[Source data]
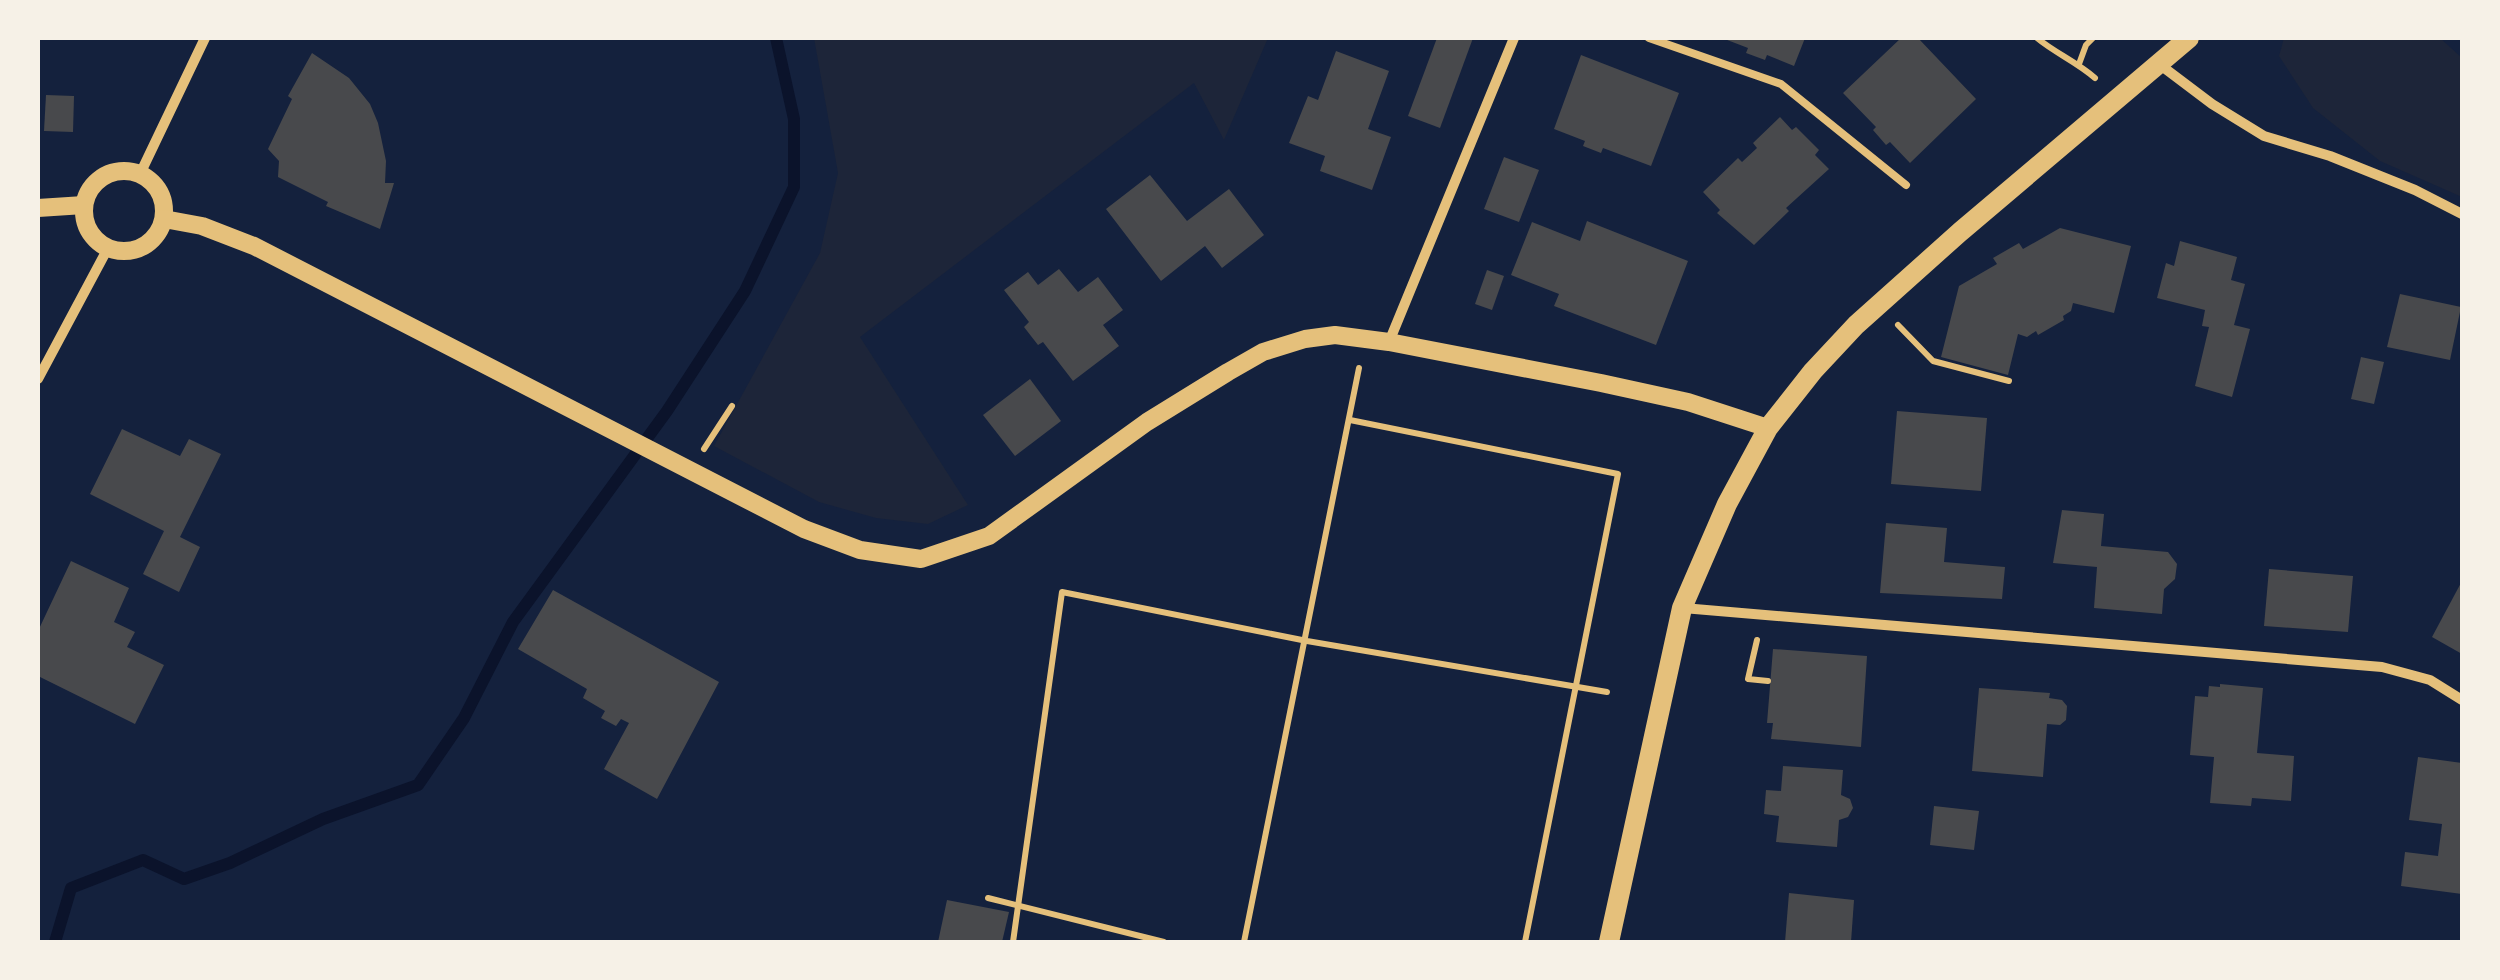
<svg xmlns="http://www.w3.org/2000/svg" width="2500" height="980" font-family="'Work Sans',sans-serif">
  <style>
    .green { fill: #1d2539 }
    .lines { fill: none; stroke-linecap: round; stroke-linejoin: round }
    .stream { stroke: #0b132b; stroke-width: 12 }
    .building { fill: #48494c }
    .path { stroke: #e5c07b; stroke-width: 6 }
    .service { stroke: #e5c07b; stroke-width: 8 }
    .minor { stroke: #e5c07b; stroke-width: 10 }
    .tertiary { stroke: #e5c07b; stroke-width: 18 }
    .secondary { stroke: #e5c07b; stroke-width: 20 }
  </style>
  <rect width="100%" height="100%" fill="#14213d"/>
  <g class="green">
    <path d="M814,38H1268L1224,140L1194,83L860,337L968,505L928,524L876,518L819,502L714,446L820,253L838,173Z"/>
    <path d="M2284,38H2440L2462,58V197L2380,161L2313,108L2279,56Z"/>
  </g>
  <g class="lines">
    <path class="stream" d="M55,942L71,888L143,860L184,879L230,863L323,819L418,785L464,718L513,622L667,411L745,291L794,187V119L776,38"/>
  </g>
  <g class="building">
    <path d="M1437,38H1473L1440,128L1408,116Z"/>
    <path d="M1722,38H1805L1794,66L1767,55L1765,60L1746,53L1748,48Z"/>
    <path d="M1901,38H1918L1976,99L1910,163L1890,142L1886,145L1873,130L1876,127L1843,93Z"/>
    <path d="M1336,51L1389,71L1368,129L1391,137L1372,190L1320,171L1325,156L1289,143L1308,96L1318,100Z"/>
    <path d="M312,53L349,78L370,104L378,123L386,161L385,183H394L380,229L326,206L328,202L278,177L279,161L268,149L292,99L288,96Z"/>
    <path d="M1581,55L1679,93L1651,166L1603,148L1601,153L1583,146L1585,141L1554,129Z"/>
    <path d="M46,95L74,96L73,132L44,131Z"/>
    <path d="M1780,117L1792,130L1796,127L1819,150L1815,155L1829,169L1786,208L1789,211L1754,245L1717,213L1720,210L1703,192L1738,158L1742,162L1757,148L1753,143Z"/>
    <path d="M1504,157L1539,170L1519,222L1484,209Z"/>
    <path d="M1150,175L1187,221L1229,189L1264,235L1222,268L1205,246L1161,281L1106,209Z"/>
    <path d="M1587,221L1688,261L1656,345L1554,306L1559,294L1511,275L1532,222L1580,241Z"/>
    <path d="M2060,228L2131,246L2114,313L2073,303L2071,311L2063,316L2064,320L2038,335L2036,331L2027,337L2018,334L2008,375L1941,357L1959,286L1997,264L1993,258L2019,243L2023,249Z"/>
    <path d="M2180,241L2237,257L2231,280L2245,284L2234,325L2250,329L2232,397L2195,386L2209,327L2202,326L2205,310L2157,298L2166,263L2174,266Z"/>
    <path d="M1059,269L1078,292L1098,277L1123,310L1103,325L1119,346L1073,381L1043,342L1038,345L1024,327L1029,322L1004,290L1028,272L1038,285Z"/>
    <path d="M1487,270L1504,276L1492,310L1475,304Z"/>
    <path d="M2400,294L2461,307L2450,360L2387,347Z"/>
    <path d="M2361,357L2384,362L2374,404L2351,399Z"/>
    <path d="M1030,379L1061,421L1015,456L983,415Z"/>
    <path d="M1897,411L1987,418L1981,491L1891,484Z"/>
    <path d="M122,429L180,456L189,439L221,454L180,537L200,547L179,592L143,574L164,531L90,494Z"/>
    <path d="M2062,510L2104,514L2101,546L2168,552L2177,564L2175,579L2164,589L2162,614L2094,608L2097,567L2053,563Z"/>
    <path d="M1886,523L1947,528L1944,562L2005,567L2002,599L1880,593Z"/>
    <path d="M71,561L129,588L114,622L135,632L127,647L164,665L135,724L38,676V631Z"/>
    <path d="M2269,569L2353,576L2348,632L2264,626Z"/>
    <path d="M2462,581V654L2432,637Z"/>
    <path d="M553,590L719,682L657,799L604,769L629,723L621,719L616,726L601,718L605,711L583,698L587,689L518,649Z"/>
    <path d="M1773,649L1867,656L1861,747L1771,739L1773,723H1767Z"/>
    <path d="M2220,684L2263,688L2257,753L2294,756L2291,801L2252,798L2251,806L2210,803L2214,757L2190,755L2195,696L2208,697L2209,686L2220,687Z"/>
    <path d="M1979,688L2050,693L2049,698L2062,700L2067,706L2066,720L2060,725L2047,724L2043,777L1972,771Z"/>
    <path d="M2418,757L2462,763V894L2401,886L2405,852L2438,856L2442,824L2409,820Z"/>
    <path d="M1783,766L1843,770L1841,795L1850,799L1853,808L1848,817L1839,820L1837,847L1776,842L1779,816L1764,814L1766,790L1781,791Z"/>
    <path d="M1934,806L1979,811L1974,850L1930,845Z"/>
    <path d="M1789,893L1854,900L1851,942H1785Z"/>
    <path d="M947,900L1009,912L1002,942H938Z"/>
  </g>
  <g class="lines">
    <g class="path">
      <path d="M2037,38C2055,53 2077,62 2095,78"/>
      <path d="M2079,64L2086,45L2093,38"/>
      <path d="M1898,325L1933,361L2009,381"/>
      <path d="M1350,420L1618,474L1525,942"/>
      <path d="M704,449L732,406"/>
      <path d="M1757,640L1748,679L1768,681"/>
      <path d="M988,898L1164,942"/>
      <path d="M1013,942L1062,592L1307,641L1607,692"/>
      <path d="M1244,942L1359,368"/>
    </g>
    <path class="service" d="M1649,38L1781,84L1906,185"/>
    <g class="minor">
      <path d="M2159,64L2212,104L2264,136L2330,156L2415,190L2462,214"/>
      <path d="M140,174L205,38"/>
      <path d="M1389,342L1514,38"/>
      <path d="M38,379L108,248"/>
      <path d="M1683,608L2382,667L2430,680L2462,700"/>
    </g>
    <g class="tertiary">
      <circle cx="124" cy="211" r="40"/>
      <path d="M38,208L84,205"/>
      <path d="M164,219L202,226L254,246L804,529L860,550L921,559L989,536L1147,422L1228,372L1263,352L1305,339L1335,335L1389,342L1601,383L1688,402L1768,428"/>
    </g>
    <path class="secondary" d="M1609,942L1682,608L1727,504L1768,428L1813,371L1856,325L1960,232L2189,38"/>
  </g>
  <rect width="2500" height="980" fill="none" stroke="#f6f1e7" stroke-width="80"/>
</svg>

## Directions for this task
Reproduce every line above word for word; no images.

## Result of the task
<svg xmlns="http://www.w3.org/2000/svg" width="2500" height="980" font-family="'Work Sans',sans-serif">
  <style>
    .green { fill: #1d2539 }
    .lines { fill: none; stroke-linecap: round; stroke-linejoin: round }
    .stream { stroke: #0b132b; stroke-width: 12 }
    .building { fill: #48494c }
    .path { stroke: #e5c07b; stroke-width: 6 }
    .service { stroke: #e5c07b; stroke-width: 8 }
    .minor { stroke: #e5c07b; stroke-width: 10 }
    .tertiary { stroke: #e5c07b; stroke-width: 18 }
    .secondary { stroke: #e5c07b; stroke-width: 20 }
  </style>
  <rect width="100%" height="100%" fill="#14213d"/>
  <g class="green">
    <path d="M814,38H1268L1224,140L1194,83L860,337L968,505L928,524L876,518L819,502L714,446L820,253L838,173Z"/>
    <path d="M2284,38H2440L2462,58V197L2380,161L2313,108L2279,56Z"/>
  </g>
  <g class="lines">
    <path class="stream" d="M55,942L71,888L143,860L184,879L230,863L323,819L418,785L464,718L513,622L667,411L745,291L794,187V119L776,38"/>
  </g>
  <g class="building">
    <path d="M1437,38H1473L1440,128L1408,116Z"/>
    <path d="M1722,38H1805L1794,66L1767,55L1765,60L1746,53L1748,48Z"/>
    <path d="M1901,38H1918L1976,99L1910,163L1890,142L1886,145L1873,130L1876,127L1843,93Z"/>
    <path d="M1336,51L1389,71L1368,129L1391,137L1372,190L1320,171L1325,156L1289,143L1308,96L1318,100Z"/>
    <path d="M312,53L349,78L370,104L378,123L386,161L385,183H394L380,229L326,206L328,202L278,177L279,161L268,149L292,99L288,96Z"/>
    <path d="M1581,55L1679,93L1651,166L1603,148L1601,153L1583,146L1585,141L1554,129Z"/>
    <path d="M46,95L74,96L73,132L44,131Z"/>
    <path d="M1780,117L1792,130L1796,127L1819,150L1815,155L1829,169L1786,208L1789,211L1754,245L1717,213L1720,210L1703,192L1738,158L1742,162L1757,148L1753,143Z"/>
    <path d="M1504,157L1539,170L1519,222L1484,209Z"/>
    <path d="M1150,175L1187,221L1229,189L1264,235L1222,268L1205,246L1161,281L1106,209Z"/>
    <path d="M1587,221L1688,261L1656,345L1554,306L1559,294L1511,275L1532,222L1580,241Z"/>
    <path d="M2060,228L2131,246L2114,313L2073,303L2071,311L2063,316L2064,320L2038,335L2036,331L2027,337L2018,334L2008,375L1941,357L1959,286L1997,264L1993,258L2019,243L2023,249Z"/>
    <path d="M2180,241L2237,257L2231,280L2245,284L2234,325L2250,329L2232,397L2195,386L2209,327L2202,326L2205,310L2157,298L2166,263L2174,266Z"/>
    <path d="M1059,269L1078,292L1098,277L1123,310L1103,325L1119,346L1073,381L1043,342L1038,345L1024,327L1029,322L1004,290L1028,272L1038,285Z"/>
    <path d="M1487,270L1504,276L1492,310L1475,304Z"/>
    <path d="M2400,294L2461,307L2450,360L2387,347Z"/>
    <path d="M2361,357L2384,362L2374,404L2351,399Z"/>
    <path d="M1030,379L1061,421L1015,456L983,415Z"/>
    <path d="M1897,411L1987,418L1981,491L1891,484Z"/>
    <path d="M122,429L180,456L189,439L221,454L180,537L200,547L179,592L143,574L164,531L90,494Z"/>
    <path d="M2062,510L2104,514L2101,546L2168,552L2177,564L2175,579L2164,589L2162,614L2094,608L2097,567L2053,563Z"/>
    <path d="M1886,523L1947,528L1944,562L2005,567L2002,599L1880,593Z"/>
    <path d="M71,561L129,588L114,622L135,632L127,647L164,665L135,724L38,676V631Z"/>
    <path d="M2269,569L2353,576L2348,632L2264,626Z"/>
    <path d="M2462,581V654L2432,637Z"/>
    <path d="M553,590L719,682L657,799L604,769L629,723L621,719L616,726L601,718L605,711L583,698L587,689L518,649Z"/>
    <path d="M1773,649L1867,656L1861,747L1771,739L1773,723H1767Z"/>
    <path d="M2220,684L2263,688L2257,753L2294,756L2291,801L2252,798L2251,806L2210,803L2214,757L2190,755L2195,696L2208,697L2209,686L2220,687Z"/>
    <path d="M1979,688L2050,693L2049,698L2062,700L2067,706L2066,720L2060,725L2047,724L2043,777L1972,771Z"/>
    <path d="M2418,757L2462,763V894L2401,886L2405,852L2438,856L2442,824L2409,820Z"/>
    <path d="M1783,766L1843,770L1841,795L1850,799L1853,808L1848,817L1839,820L1837,847L1776,842L1779,816L1764,814L1766,790L1781,791Z"/>
    <path d="M1934,806L1979,811L1974,850L1930,845Z"/>
    <path d="M1789,893L1854,900L1851,942H1785Z"/>
    <path d="M947,900L1009,912L1002,942H938Z"/>
  </g>
  <g class="lines">
    <g class="path">
      <path d="M2037,38C2055,53 2077,62 2095,78"/>
      <path d="M2079,64L2086,45L2093,38"/>
      <path d="M1898,325L1933,361L2009,381"/>
      <path d="M1350,420L1618,474L1525,942"/>
      <path d="M704,449L732,406"/>
      <path d="M1757,640L1748,679L1768,681"/>
      <path d="M988,898L1164,942"/>
      <path d="M1013,942L1062,592L1307,641L1607,692"/>
      <path d="M1244,942L1359,368"/>
    </g>
    <path class="service" d="M1649,38L1781,84L1906,185"/>
    <g class="minor">
      <path d="M2159,64L2212,104L2264,136L2330,156L2415,190L2462,214"/>
      <path d="M140,174L205,38"/>
      <path d="M1389,342L1514,38"/>
      <path d="M38,379L108,248"/>
      <path d="M1683,608L2382,667L2430,680L2462,700"/>
    </g>
    <g class="tertiary">
      <circle cx="124" cy="211" r="40"/>
      <path d="M38,208L84,205"/>
      <path d="M164,219L202,226L254,246L804,529L860,550L921,559L989,536L1147,422L1228,372L1263,352L1305,339L1335,335L1389,342L1601,383L1688,402L1768,428"/>
    </g>
    <path class="secondary" d="M1609,942L1682,608L1727,504L1768,428L1813,371L1856,325L1960,232L2189,38"/>
  </g>
  <rect width="2500" height="980" fill="none" stroke="#f6f1e7" stroke-width="80"/>
</svg>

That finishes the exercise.